▶ RECORDS FOR THIS EXERCISE
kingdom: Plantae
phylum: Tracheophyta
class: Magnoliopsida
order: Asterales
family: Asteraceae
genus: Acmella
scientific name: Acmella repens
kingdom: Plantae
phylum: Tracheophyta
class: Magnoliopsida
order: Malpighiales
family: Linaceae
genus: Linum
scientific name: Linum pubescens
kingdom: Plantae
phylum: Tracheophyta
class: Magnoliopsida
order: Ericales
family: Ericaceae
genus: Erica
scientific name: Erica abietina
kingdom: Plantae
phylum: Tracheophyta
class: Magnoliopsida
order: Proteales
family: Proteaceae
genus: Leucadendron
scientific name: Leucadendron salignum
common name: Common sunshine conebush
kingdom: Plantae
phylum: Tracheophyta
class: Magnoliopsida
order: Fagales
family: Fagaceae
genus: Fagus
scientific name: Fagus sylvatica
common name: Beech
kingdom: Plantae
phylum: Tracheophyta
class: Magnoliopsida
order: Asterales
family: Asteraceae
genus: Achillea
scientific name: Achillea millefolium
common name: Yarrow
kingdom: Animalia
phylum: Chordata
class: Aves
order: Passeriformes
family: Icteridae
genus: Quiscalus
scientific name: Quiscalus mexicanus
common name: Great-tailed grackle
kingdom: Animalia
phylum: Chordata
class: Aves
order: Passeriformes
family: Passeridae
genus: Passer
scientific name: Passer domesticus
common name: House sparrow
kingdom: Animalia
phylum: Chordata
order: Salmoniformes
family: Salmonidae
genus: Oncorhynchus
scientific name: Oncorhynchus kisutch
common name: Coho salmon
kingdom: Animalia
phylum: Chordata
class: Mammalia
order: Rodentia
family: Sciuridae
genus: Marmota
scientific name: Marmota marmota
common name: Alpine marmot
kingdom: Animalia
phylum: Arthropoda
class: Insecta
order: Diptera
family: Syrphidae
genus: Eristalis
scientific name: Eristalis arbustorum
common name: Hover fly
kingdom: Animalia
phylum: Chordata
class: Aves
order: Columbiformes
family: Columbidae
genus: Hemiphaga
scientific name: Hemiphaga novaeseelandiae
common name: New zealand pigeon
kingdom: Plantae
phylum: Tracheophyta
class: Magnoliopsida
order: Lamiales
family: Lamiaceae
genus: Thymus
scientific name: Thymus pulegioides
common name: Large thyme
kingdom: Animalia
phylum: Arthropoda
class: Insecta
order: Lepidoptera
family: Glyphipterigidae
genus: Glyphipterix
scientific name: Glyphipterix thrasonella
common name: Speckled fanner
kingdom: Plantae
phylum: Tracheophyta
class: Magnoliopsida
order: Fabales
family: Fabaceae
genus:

▶ OBJECTIVE
Format the lines of the material from the one containing "scientific name: Erica abietina" through the one containing "common name: Great-tailed grackle", inclusive, as a JSON list of strings with one string per line and blank lines omitted.

▶ EXERCISE RESULT
[
  "scientific name: Erica abietina",
  "kingdom: Plantae",
  "phylum: Tracheophyta",
  "class: Magnoliopsida",
  "order: Proteales",
  "family: Proteaceae",
  "genus: Leucadendron",
  "scientific name: Leucadendron salignum",
  "common name: Common sunshine conebush",
  "kingdom: Plantae",
  "phylum: Tracheophyta",
  "class: Magnoliopsida",
  "order: Fagales",
  "family: Fagaceae",
  "genus: Fagus",
  "scientific name: Fagus sylvatica",
  "common name: Beech",
  "kingdom: Plantae",
  "phylum: Tracheophyta",
  "class: Magnoliopsida",
  "order: Asterales",
  "family: Asteraceae",
  "genus: Achillea",
  "scientific name: Achillea millefolium",
  "common name: Yarrow",
  "kingdom: Animalia",
  "phylum: Chordata",
  "class: Aves",
  "order: Passeriformes",
  "family: Icteridae",
  "genus: Quiscalus",
  "scientific name: Quiscalus mexicanus",
  "common name: Great-tailed grackle"
]